On Thursday, Dec. 8, in a 53 to 45 vote, Senate Republicans blocked the nomination of Richard Cordray as the Director of the Consumer Financial Protection Bureau. Despite Cordray’s backing by 37 of the nation’s Democratic and Republican Attorneys General, Senate Democrats could not muster the 60 votes needed to approve the nominee. Only one senate Republican, Scott Brown of Mass., voted in favor of Cordray.
President Obama at a rally in Kansas two days prior said that if Cordray failed to win the nomination, consumers would lose:
Every day we go without a consumer watchdog in place is another day when a student, or a service member, or a senior citizen could be tricked into a loan they can’t afford – something that happens all the time. Financial institutions have plenty of lobbyists looking out for their interests. Consumers deserve to have someone whose job it is to look out for theirs.
The Consumer Financial Protection Bureau was created last year as part of the Dodd-Frank financial reform legislation. The bureau acts as a watchdog, with the goal to eliminate predatory lending from nonbank entities such as student loan providers, mortgage originators and credit reporting agencies. These nonbank entities currently are not regulated by federal laws that relate to consumer financial protections. According to an administration report, that means that payday lenders can charge annual rates of 400 percent for borrowers, many of whom already struggle to pay their debt.

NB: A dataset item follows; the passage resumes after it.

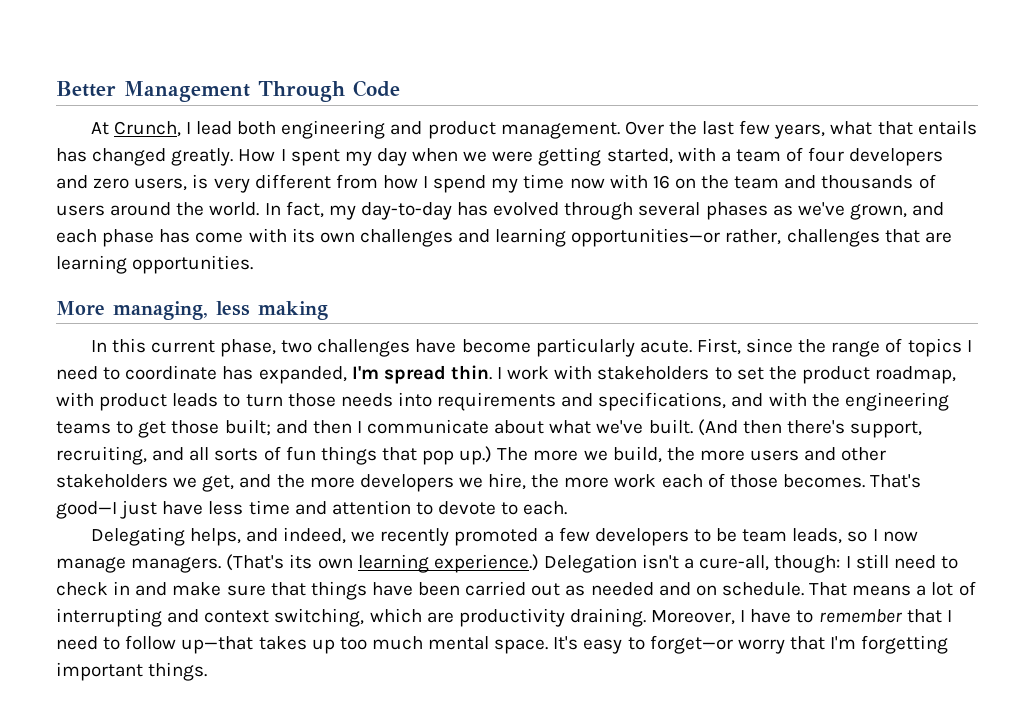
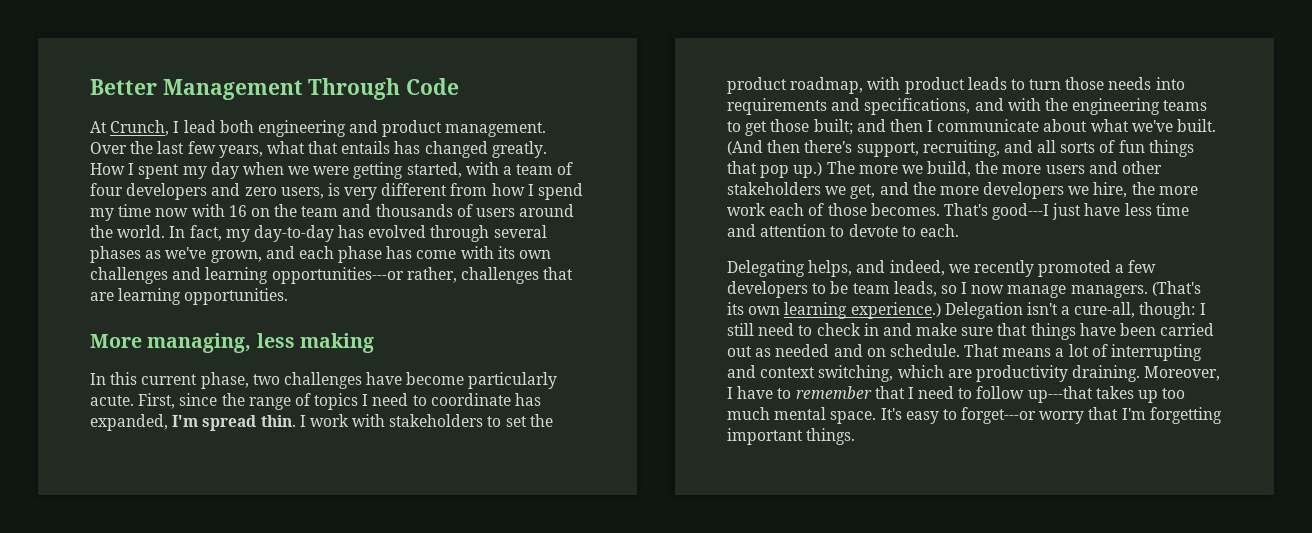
[571,228,721,247] opportunities—or -> [271,267,404,284] opportunities---or
[56,501,117,519] good—I -> [992,203,1050,220] good---I
[181,636,254,654] up—that -> [1027,386,1093,403] up---that
[649,635,733,654] forget—or -> [961,407,1037,424] forget---or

In an age where consumers are duped by predatory lenders all the time – be it student loan providers, debt collectors or payday lenders – it would seem creating an agency whose sole responsibility it is to make sure the consumer is protected would be a no brainer for Republicans and Democrats alike.
Republicans have not said they found fault in Cordrary’s credentials. His credentials, by the way, include clerking for the Supreme Court, serving on the Ohio State legislature, and service as Ohio’s State Treasury and Attorney General. Republicans claim that their opposition to Cordray, or any nominee for that matter, stems from what they see are key changes that need to be made at the agency. Republicans demand eliminating the director’s position and creating an oversight board instead and requiring the agency to get congressional approval of its budget. Not permitting it to draw funds from the Federal Reserve.
However, Republicans have given little hope that they would be satisfied even if their demands were met. At the root of this issue is that there are several powerful financial lobbyists in Washington D.C. who would like to see that this agency never gets off the ground. And several of those lobbyists have been and are knocking on the doors of your Republican senators because the banking industry does not want to be regulated any more than it is. Or as Sen. Sherrod Brown (D-Ohio), said “In other words, to protect their Wall Street friends, they’re not going to allow a director to be in place unless you weaken this agency.”
It is deregulation that lead to our nation’s financial crisis – a crisis we as a nation are still trying to pull out of. At this critical time, when the average consumer is trying to get back to a place of financial stability, it needs the Consumer Financial Protection Bureau, and it needs that bureau to have a director. The consumer cannot afford to lose another battle to Wall Street.